As you head gradually shallower toward the stern, you’ll find that hard and soft corals, as well as larger sponges, become more abundant on the metal surface. If you are lucky, you might find a hawksbill sea turtle feeding on the deck, tearing into some of the bigger sponges, oblivious to everything else as it feasts. A small part of the superstructure is open in this area, and you will find another imposing gun turret. The door to the turret is flung open, and you can peek inside and imagine how intense the tight space would have been in action. After nearly three decades on the seafloor, the only action you’ll be part of today is to be surrounded by swirling schools of pretty damselfish. The overhead sun casts dancing ripples of light over the entirety of this part of the wreck, creating the tranquil illusion of movement. But the real beauty of the M/V Captain Keith Tibbetts is to see the thriving reef this former warship has become with an untold number of full-time marine residents that will foster many more generations in the future.
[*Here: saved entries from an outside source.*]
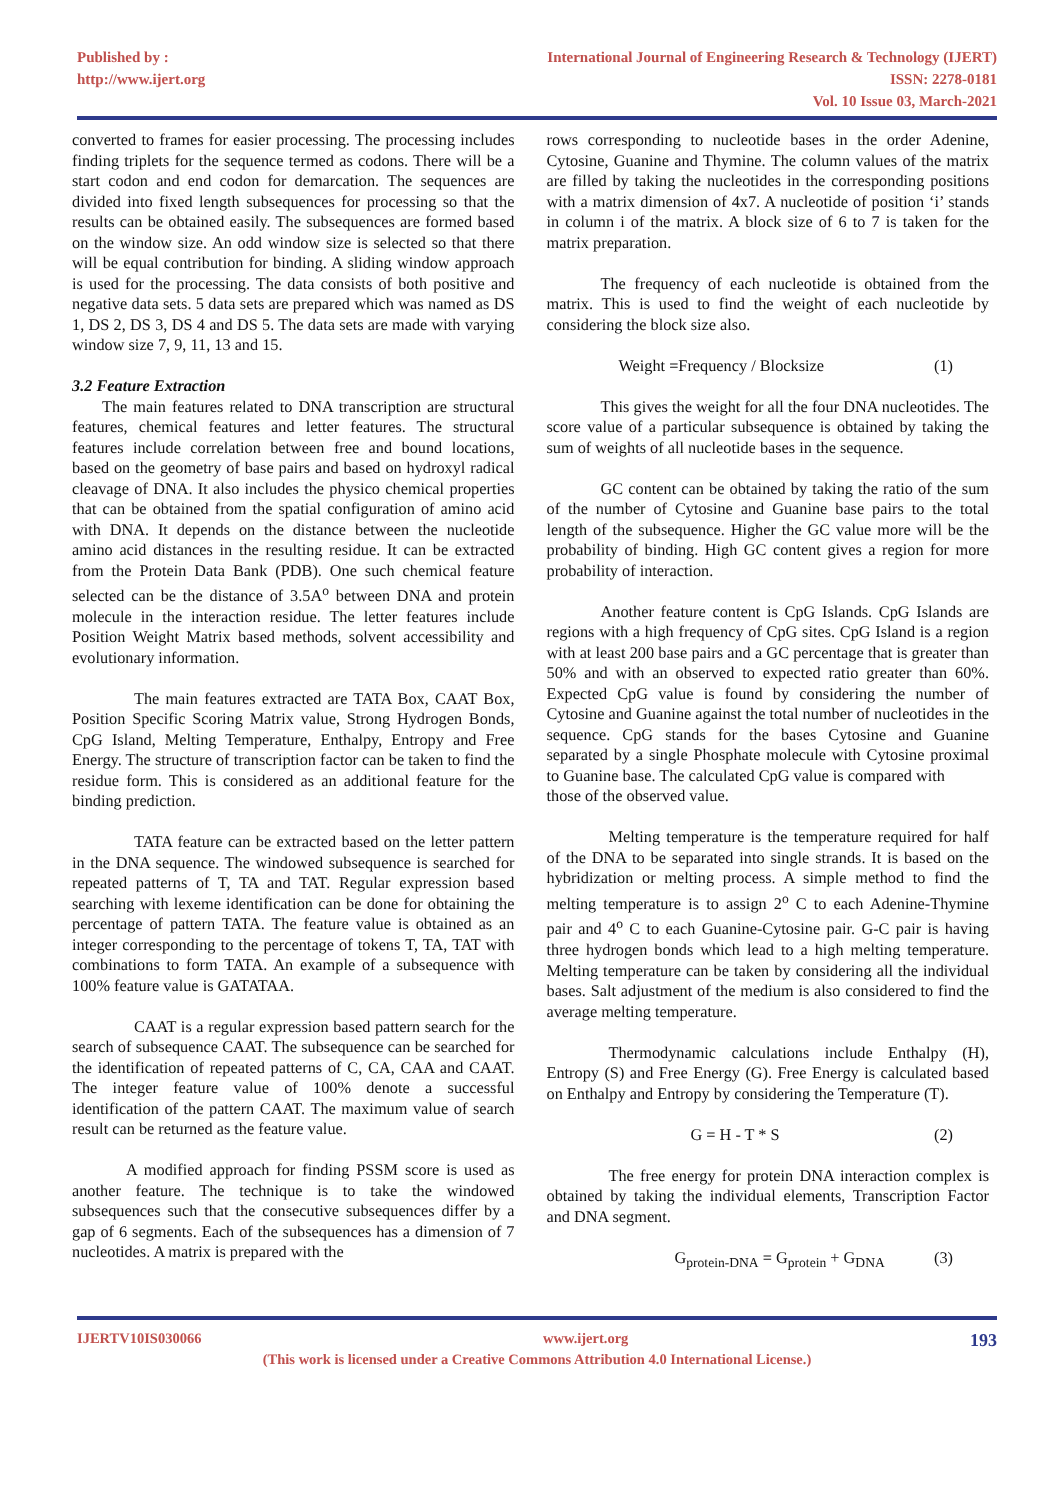Published by :
http://www.ijert.org
International Journal of Engineering Research & Technology (IJERT)
ISSN: 2278-0181
Vol. 10 Issue 03, March-2021
converted to frames for easier processing. The processing includes finding triplets for the sequence termed as codons. There will be a start codon and end codon for demarcation. The sequences are divided into fixed length subsequences for processing so that the results can be obtained easily. The subsequences are formed based on the window size. An odd window size is selected so that there will be equal contribution for binding. A sliding window approach is used for the processing. The data consists of both positive and negative data sets. 5 data sets are prepared which was named as DS 1, DS 2, DS 3, DS 4 and DS 5. The data sets are made with varying window size 7, 9, 11, 13 and 15.
3.2 Feature Extraction
The main features related to DNA transcription are structural features, chemical features and letter features. The structural features include correlation between free and bound locations, based on the geometry of base pairs and based on hydroxyl radical cleavage of DNA. It also includes the physico chemical properties that can be obtained from the spatial configuration of amino acid with DNA. It depends on the distance between the nucleotide amino acid distances in the resulting residue. It can be extracted from the Protein Data Bank (PDB). One such chemical feature selected can be the distance of 3.5A<sup>o</sup> between DNA and protein molecule in the interaction residue. The letter features include Position Weight Matrix based methods, solvent accessibility and evolutionary information.
The main features extracted are TATA Box, CAAT Box, Position Specific Scoring Matrix value, Strong Hydrogen Bonds, CpG Island, Melting Temperature, Enthalpy, Entropy and Free Energy. The structure of transcription factor can be taken to find the residue form. This is considered as an additional feature for the binding prediction.
TATA feature can be extracted based on the letter pattern in the DNA sequence. The windowed subsequence is searched for repeated patterns of T, TA and TAT. Regular expression based searching with lexeme identification can be done for obtaining the percentage of pattern TATA. The feature value is obtained as an integer corresponding to the percentage of tokens T, TA, TAT with combinations to form TATA. An example of a subsequence with 100% feature value is GATATAA.
CAAT is a regular expression based pattern search for the search of subsequence CAAT. The subsequence can be searched for the identification of repeated patterns of C, CA, CAA and CAAT. The integer feature value of 100% denote a successful identification of the pattern CAAT. The maximum value of search result can be returned as the feature value.
A modified approach for finding PSSM score is used as another feature. The technique is to take the windowed subsequences such that the consecutive subsequences differ by a gap of 6 segments. Each of the subsequences has a dimension of 7 nucleotides. A matrix is prepared with the
rows corresponding to nucleotide bases in the order Adenine, Cytosine, Guanine and Thymine. The column values of the matrix are filled by taking the nucleotides in the corresponding positions with a matrix dimension of 4x7. A nucleotide of position ‘i’ stands in column i of the matrix. A block size of 6 to 7 is taken for the matrix preparation.
The frequency of each nucleotide is obtained from the matrix. This is used to find the weight of each nucleotide by considering the block size also.
Weight =Frequency / Blocksize (1)
This gives the weight for all the four DNA nucleotides. The score value of a particular subsequence is obtained by taking the sum of weights of all nucleotide bases in the sequence.
GC content can be obtained by taking the ratio of the sum of the number of Cytosine and Guanine base pairs to the total length of the subsequence. Higher the GC value more will be the probability of binding. High GC content gives a region for more probability of interaction.
Another feature content is CpG Islands. CpG Islands are regions with a high frequency of CpG sites. CpG Island is a region with at least 200 base pairs and a GC percentage that is greater than 50% and with an observed to expected ratio greater than 60%. Expected CpG value is found by considering the number of Cytosine and Guanine against the total number of nucleotides in the sequence. CpG stands for the bases Cytosine and Guanine separated by a single Phosphate molecule with Cytosine proximal to Guanine base. The calculated CpG value is compared with
those of the observed value.
Melting temperature is the temperature required for half of the DNA to be separated into single strands. It is based on the hybridization or melting process. A simple method to find the melting temperature is to assign 2<sup>o</sup> C to each Adenine-Thymine pair and 4<sup>o</sup> C to each Guanine-Cytosine pair. G-C pair is having three hydrogen bonds which lead to a high melting temperature. Melting temperature can be taken by considering all the individual bases. Salt adjustment of the medium is also considered to find the average melting temperature.
Thermodynamic calculations include Enthalpy (H), Entropy (S) and Free Energy (G). Free Energy is calculated based on Enthalpy and Entropy by considering the Temperature (T).
G = H - T * S (2)
The free energy for protein DNA interaction complex is obtained by taking the individual elements, Transcription Factor and DNA segment.
G<sub>protein-DNA</sub> = G<sub>protein</sub> + G<sub>DNA</sub> (3)
IJERTV10IS030066 www.ijert.org 193
(This work is licensed under a Creative Commons Attribution 4.0 International License.)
If your pressure gauge says you have had enough, it is just a short swim to your safety stop. But if you still have some dive time left, you might check out the nearby mounding reefs that support a busy marine community of their own. By the end of the dive, you will discover that with so much to explore, this dive site is worthy of more than one visit.

What to Know

Language: English

Currency: Cayman Islands dollar

Signature Dish: Fish rundown, a stew made with coconut-milk-soaked fish.

Signature Topside Activity: Queen Elizabeth II Botanic Park, Grand Cayman; Owen Island, Little Cayman; Bat Cave, Cayman Brac.

Main Airport: Grand Cayman’s Owen Roberts International Airport (GCM).

Water Temp/Visibility: High 70s to low 80s/80 to 100 feet.

Travel Tip: Carry both Cayman and U.S. dollars — resorts and hotels usually quote prices in U.S. dollars, while restaurants and shops ask for Cayman Islands dollars.